The need for more systematic research-based data-sets to address environmental conservation and sustainable development in the Himalayas was the main discussion point at the recent two-day workshop in Delhi, India.

The workshop was organized by the mountain division of G B Pant Institute of Himalayan Environment & Development (GBPIHED) based in the Ministry of Environment & Forest, Government of India, in collaboration with the International Centre for Integrated Mountain Development (ICIMOD) and Indian National Science Academy (INSA)

Photo credit: Ritu Meher Shrestha/ICIMOD

Photo: Ritu Meher Shrestha/ICIMOD

 Held on 19 and 20 November 2013, the workshop brought together many scientific and educational institutions, and experts to debate on issues related to research in the Himalayas. Major deliberations focused on the current state of research and associated gaps and discrepancies; integration and ensuring transdisciplinarity; enhancing long-term quality research through collaborations; and identification of critical research areas for future.

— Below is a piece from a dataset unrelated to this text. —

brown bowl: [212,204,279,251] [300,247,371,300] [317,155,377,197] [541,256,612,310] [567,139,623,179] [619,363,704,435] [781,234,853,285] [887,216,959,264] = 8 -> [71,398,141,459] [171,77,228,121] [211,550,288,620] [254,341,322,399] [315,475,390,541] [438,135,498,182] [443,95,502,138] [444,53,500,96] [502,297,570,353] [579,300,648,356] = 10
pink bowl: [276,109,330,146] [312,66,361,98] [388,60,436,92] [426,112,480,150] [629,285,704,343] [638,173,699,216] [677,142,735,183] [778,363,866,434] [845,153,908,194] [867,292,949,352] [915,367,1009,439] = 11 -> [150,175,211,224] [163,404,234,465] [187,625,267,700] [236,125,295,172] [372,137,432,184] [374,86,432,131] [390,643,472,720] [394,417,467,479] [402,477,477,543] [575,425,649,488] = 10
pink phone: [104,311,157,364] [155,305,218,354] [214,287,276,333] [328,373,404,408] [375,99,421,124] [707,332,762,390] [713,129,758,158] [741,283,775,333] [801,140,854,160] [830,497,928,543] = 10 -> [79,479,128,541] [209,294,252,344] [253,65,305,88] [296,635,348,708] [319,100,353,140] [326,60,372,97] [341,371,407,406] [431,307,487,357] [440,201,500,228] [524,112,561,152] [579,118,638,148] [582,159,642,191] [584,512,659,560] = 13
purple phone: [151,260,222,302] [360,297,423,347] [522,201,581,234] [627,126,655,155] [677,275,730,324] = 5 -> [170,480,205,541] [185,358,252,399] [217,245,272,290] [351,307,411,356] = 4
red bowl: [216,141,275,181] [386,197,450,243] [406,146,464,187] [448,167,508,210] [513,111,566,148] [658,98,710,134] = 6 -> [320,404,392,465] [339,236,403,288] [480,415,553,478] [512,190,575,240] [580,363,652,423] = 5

Participants also voiced the need to attract young researchers and promote field research. They said INSA’s role in promoting science in the Himalayas and exploring areas of interactions with key players must be defined. The key players include the Ministry of Environment & Forests and Department of Science & Technology of Government of India, GBPIHED, and ICIMOD. 

Director General of ICIMOD Dr David Molden delivered a special keynote speech. He also talked about the upcoming publication called ‘Comprehensive Assessment of the Hindu Kush Himalayas: Action to Sustain the Global Asset’ which ICIMOD is coordinating over the next three years with the aim to publish it by mid-2016.   

Director Programme Operations of ICIMOD Dr Eklabya Sharma made a presentation on ‘State of Knowledge in the Hindu Kush Himalayas: An Ecological Research Perspective’ where he talked about mountains in the global context and their importance in the Hindu Kush Himalayan region. He also highlighted the major issues in the HKH region, status and trends in ecological research, and challenges and opportunities for research. 

The focus areas of the workshop were limited to the Himalayan environment, biodiversity, ecosystems and their services, and interacting social components. However, a major discussion centered on quality research, field research culture, organizational setups, and undertaking research as part of mountain social organization.